Un invito a non lasciarsi fagocitare

Settembre ha l’odore di tante cose: quaderni nuovi e matite appena temperate; terra umida, uva tagliata e mosto; desideri e ansie, inizi e ritorni. Ma per me ne ha anche un altro, da sempre: quello forte dell’idrorepellente che mio padre utilizza per impermeabilizzare il pavimento della terrazza, operazione che assicura la corretta protezione dalle piogge.
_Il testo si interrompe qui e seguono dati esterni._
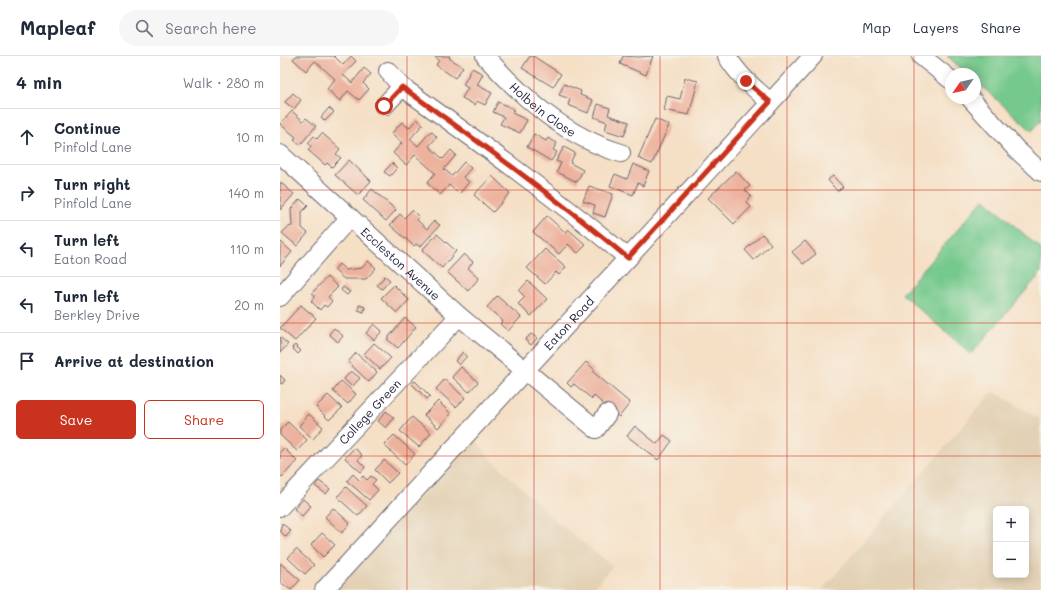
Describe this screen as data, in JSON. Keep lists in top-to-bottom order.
{
  "streets": {
    "street": [
      "Holbein Close",
      "Eccleston Avenue",
      "Eaton Road",
      "College Green"
    ]
  },
  "crossings": [
    ["Eccleston Avenue", "Eaton Road"],
    ["Eccleston Avenue", "College Green"]
  ],
  "north": "bottom left",
  "page": {
    "header": "Mapleaf",
    "search": "Search here",
    "nav": ["Map", "Layers", "Share"],
    "heading": ["4 min", "Walk · 280 m"],
    "list": [
      ["Continue", "Pinfold Lane", "10 m"],
      ["Turn right", "Pinfold Lane", "140 m"],
      ["Turn left", "Eaton Road", "110 m"],
      ["Turn left", "Berkley Drive", "20 m"],
      "Arrive at destination"
    ],
    "buttons": ["Save", "Share"],
    "map_buttons": ["+", "−"]
  }
}
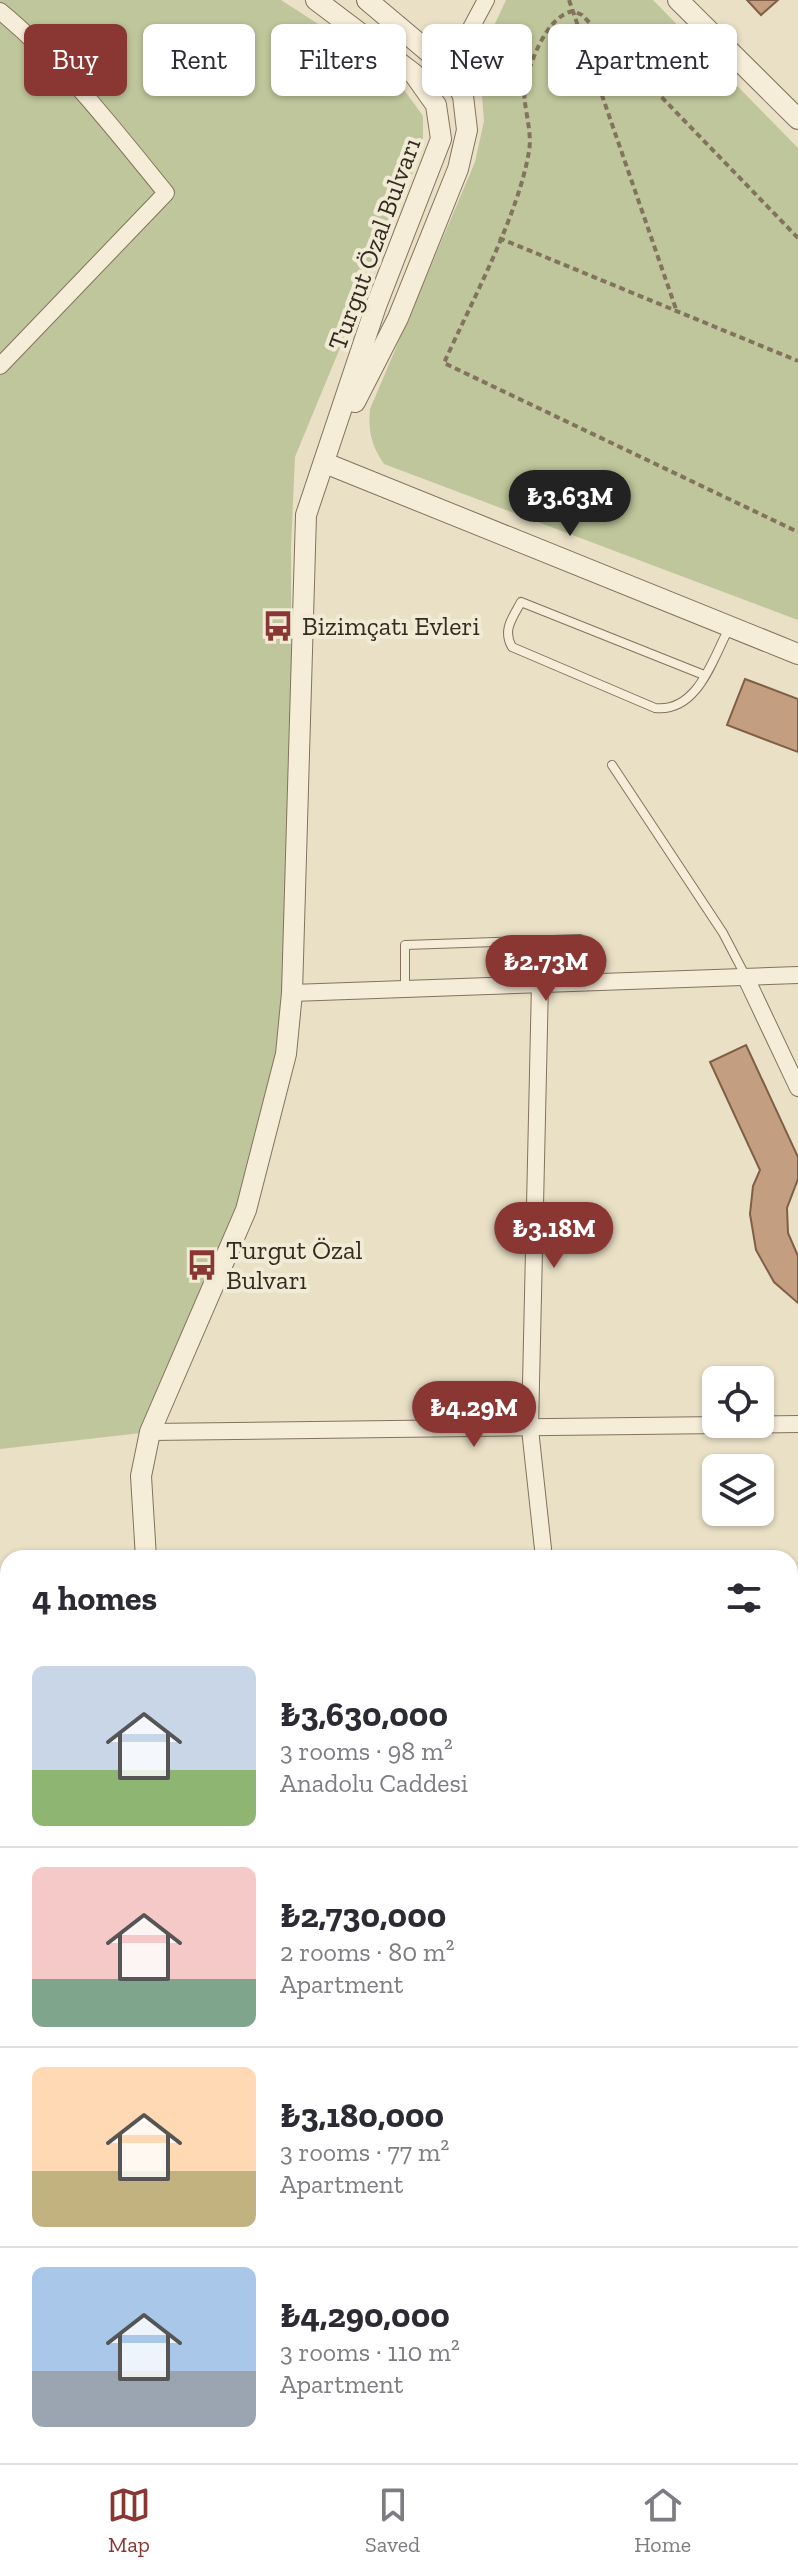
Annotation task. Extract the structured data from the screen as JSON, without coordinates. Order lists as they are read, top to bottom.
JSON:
{
  "streets": {
    "street": ["Turgut Özal Bulvarı"]
  },
  "places": {
    "bus stop": ["Bizimçatı Evleri", "Turgut Özal Bulvarı"]
  },
  "page": {
    "chip": [
      "Buy",
      "Rent",
      "Filters",
      "New",
      "Apartment"
    ],
    "price": [
      "₺3.63M",
      "₺2.73M",
      "₺3.18M",
      "₺4.29M"
    ],
    "heading": "4 homes",
    "list": [
      {
        "name": "₺3,630,000",
        "note": "3 rooms · 98 m² · Anadolu Caddesi"
      },
      {
        "name": "₺2,730,000",
        "note": "2 rooms · 80 m² · Apartment"
      },
      {
        "name": "₺3,180,000",
        "note": "3 rooms · 77 m² · Apartment"
      },
      {
        "name": "₺4,290,000",
        "note": "3 rooms · 110 m² · Apartment"
      }
    ],
    "tabs": ["Map", "Saved", "Home"]
  }
}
In alcuni casi l’acqua è violenta e distruttiva, fino all’inimmaginabile, fino alla morte assurda. In molti altri ha un’azione lenta, insistente, costante, da goccia che scava la roccia, che permea fino a scavarsi un canale agevole. Le perdite idrauliche, nei tubi e nei muri, non sono improvvise. Sono in genere figlie di gocce ignorate, di minuscole perdite sottovalutate, che poi diventano dannose. Così, un bel giorno ci si può ritrovare a dover gestire la macchia di umidità nel muro, raccogliere acqua da tubi scoppiati, gettare cose ammuffite. In casa, in cantina, in garage. E quando si è in condominio l’irresponsabilità è amplificata dal fatto che non proprio tutti gli inquilini sono disposti ad aver cura dei propri impianti. Dunque, ci si può ritrovare a subire l’incuria degli altri. E allora bisogna limitare il danno, che non significa tappare alla meglio, ma intervenire drasticamente e sostituire. Perché quando l’acqua permea, spesso non s’immagina fin dove sia arrivata. Si sa solo che non torna indietro.

Permeare: attraversare un corpo diffondendosi in esso, scorrere lasciando il segno, intridere, trasferire qualcosa di sé sulla superficie di passaggio. Dal latino meare, “passare”, che ha dato origine al meato, la stretta apertura che fornisce il passaggio ai fluidi, e al commiato, che è più del saluto, perché lacrime ed emozioni scorrono e segnano. Il meare, tuttavia, ha una sfumatura di significato ben precisa, legata all’apertura o alla rottura che fa scorrere il liquido. Prevenirla significa fare manutenzione. E le perdite non sono solo questioni casalinghe.

In quel chiassoso e variegato condominio che è la vita relazionale di ognuno di noi occorre essere attenti, perché le ferite facilmente diventano vie di fuga per le fuoriuscite più ingestibili. Si parte da insidiosi comportamenti, piccole perdite di educazione, impercettibili guasti nella cura…e si arriva al danno conclamato. E non c’è pezza che tenga! Occorre fare la conta dei danni, provare a ristabilire l’equilibrio, il più delle volte sostituire. Le relazioni sono come gli impianti: non sai mai quanto trascurare le ferite sia pericoloso finché non ti ritrovi ammuffito e allagato dal disagio sottovalutato, ignorato dal “magari mi sbaglio”, “magari non è proprio così”, “meglio che non dica nulla, nel caso si offende”, “ma si, passiamoci sopra, voltiamo pagina”.

Per questo occorre sempre, per precauzione, una buona dose di impermeabilizzante. Non il troppo che causa distanza eccessiva, non il niente che autorizza chiunque a calpestarci: il quanto basta che previene gli effetti di acque e perdite altrui, che non ci è dato gestire, ma nemmeno subire. Impermeabilizzarsi periodicamente significa conservare lo spazio per il ricambio dell’aria e la giusta distanza per osservare, prendersi tempo, cogliere i segnali di pericolo, valutare l’intervento, attrezzarsi, proteggersi. E più sono ferite e rotte le storie, le nostre e quelle di chi incontriamo, più occorre cautela.

Non è un invito ad anestetizzarsi dalle esistenze e dalle sofferenze altrui, ma a non farsi fagocitare da chi non ne vuole sapere di fare manutenzione nel proprio cuore e, così facendo, finisce col permeare quello altrui con il proprio malessere. Essere interconnessi, del resto, ha il suo premio e il suo prezzo. Ma nessuno ha il diritto di riversarsi come un torrente impazzito nella nostra vita.